(Source data)
──────

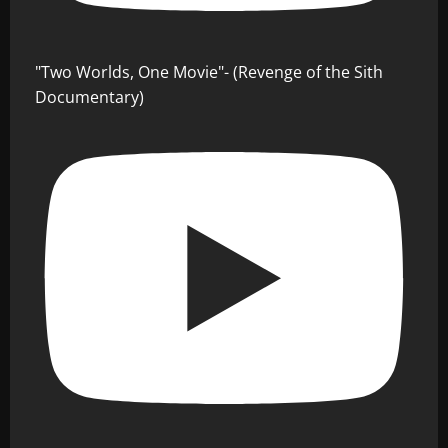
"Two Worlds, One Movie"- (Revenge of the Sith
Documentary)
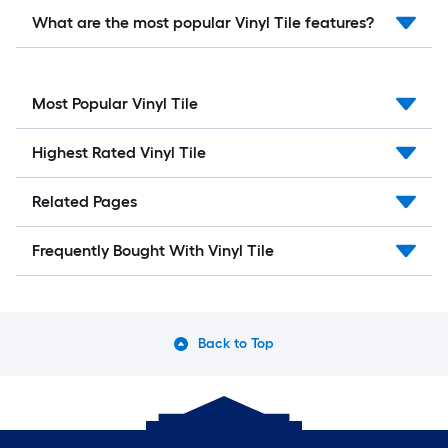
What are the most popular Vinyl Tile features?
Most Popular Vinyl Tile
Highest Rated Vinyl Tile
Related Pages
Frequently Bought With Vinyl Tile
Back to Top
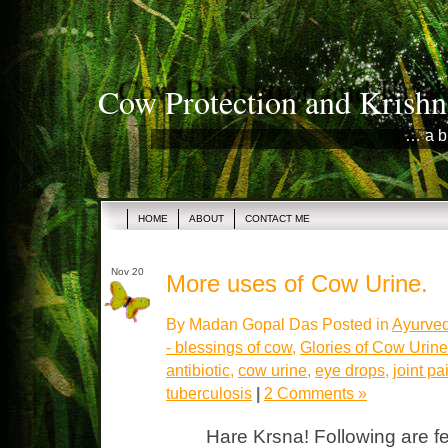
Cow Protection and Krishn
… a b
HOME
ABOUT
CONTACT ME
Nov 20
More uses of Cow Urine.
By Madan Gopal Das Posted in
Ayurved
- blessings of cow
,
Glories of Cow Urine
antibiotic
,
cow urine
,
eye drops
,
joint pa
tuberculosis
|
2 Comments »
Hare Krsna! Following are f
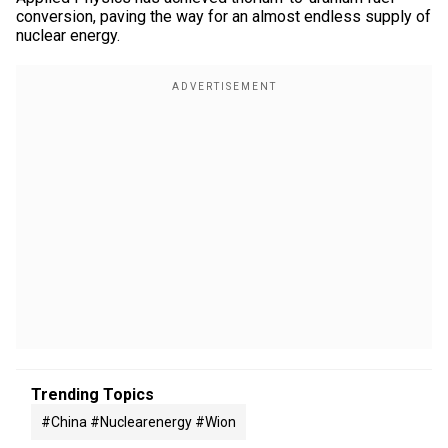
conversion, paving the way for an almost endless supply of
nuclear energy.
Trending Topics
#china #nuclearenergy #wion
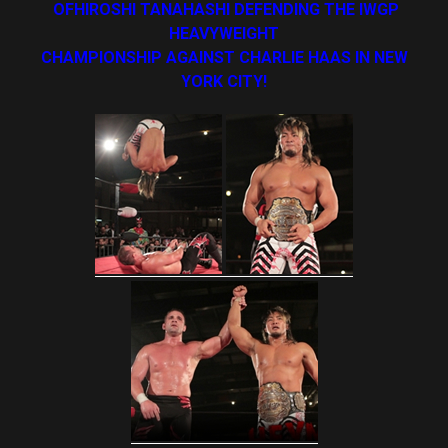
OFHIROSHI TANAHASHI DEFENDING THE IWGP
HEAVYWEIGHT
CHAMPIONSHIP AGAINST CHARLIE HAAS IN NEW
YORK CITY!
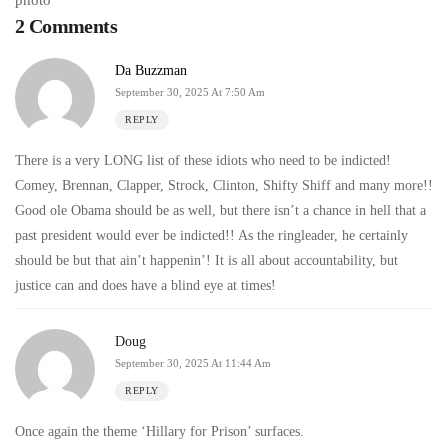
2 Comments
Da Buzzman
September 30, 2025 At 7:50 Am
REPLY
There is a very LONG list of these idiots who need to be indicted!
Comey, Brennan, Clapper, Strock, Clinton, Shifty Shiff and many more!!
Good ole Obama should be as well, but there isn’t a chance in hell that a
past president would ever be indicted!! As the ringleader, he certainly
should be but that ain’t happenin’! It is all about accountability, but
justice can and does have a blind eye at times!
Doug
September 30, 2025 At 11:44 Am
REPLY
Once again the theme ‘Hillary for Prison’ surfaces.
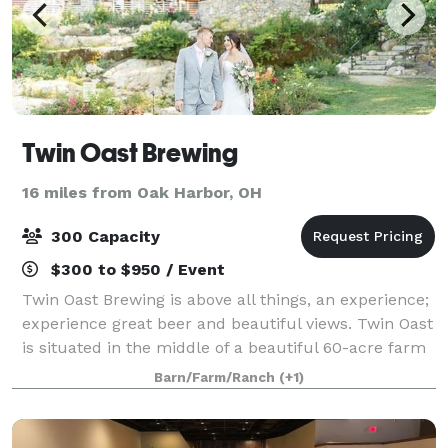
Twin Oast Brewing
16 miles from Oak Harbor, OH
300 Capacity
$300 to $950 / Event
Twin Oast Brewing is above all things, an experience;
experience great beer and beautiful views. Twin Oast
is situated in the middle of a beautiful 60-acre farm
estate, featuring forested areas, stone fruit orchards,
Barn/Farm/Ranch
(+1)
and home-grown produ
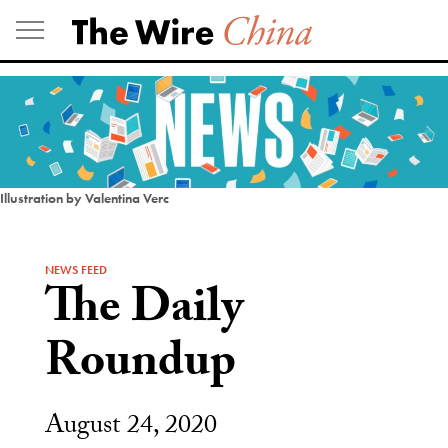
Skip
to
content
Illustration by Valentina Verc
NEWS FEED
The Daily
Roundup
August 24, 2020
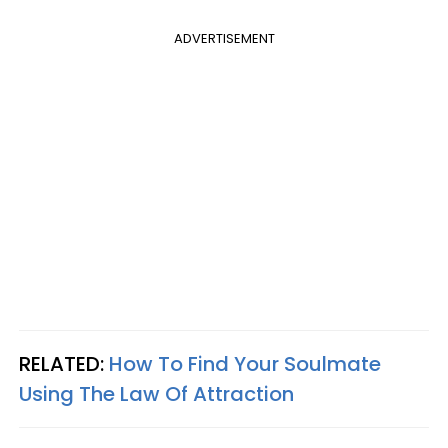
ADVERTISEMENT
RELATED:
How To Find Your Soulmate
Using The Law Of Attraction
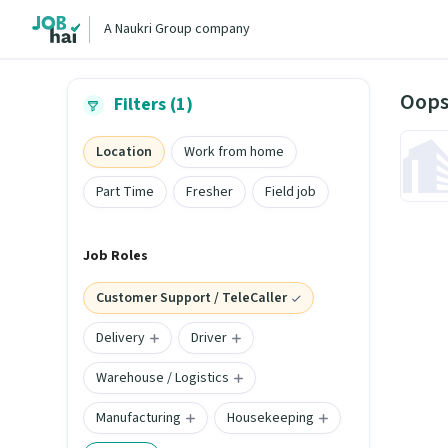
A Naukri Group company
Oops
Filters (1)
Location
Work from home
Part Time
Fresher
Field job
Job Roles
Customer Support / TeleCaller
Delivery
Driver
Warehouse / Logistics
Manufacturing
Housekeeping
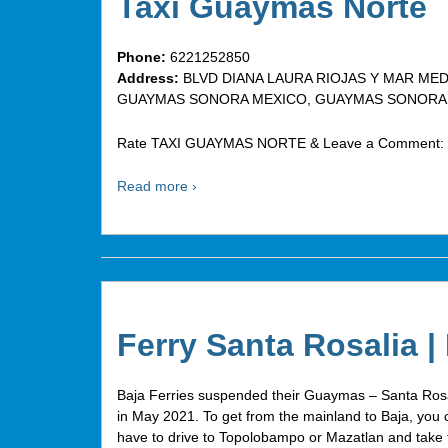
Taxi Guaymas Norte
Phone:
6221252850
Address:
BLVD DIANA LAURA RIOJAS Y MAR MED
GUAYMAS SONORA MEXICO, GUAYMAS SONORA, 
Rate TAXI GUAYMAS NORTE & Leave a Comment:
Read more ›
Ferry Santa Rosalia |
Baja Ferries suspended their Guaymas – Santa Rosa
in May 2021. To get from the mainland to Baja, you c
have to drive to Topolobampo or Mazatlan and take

──────

INSTRUCTION |
Lines above that include the string "September" need to be copied.

EXERCISE ANSWER |
September 30, 2025 At 7:50 Am
September 30, 2025 At 11:44 Am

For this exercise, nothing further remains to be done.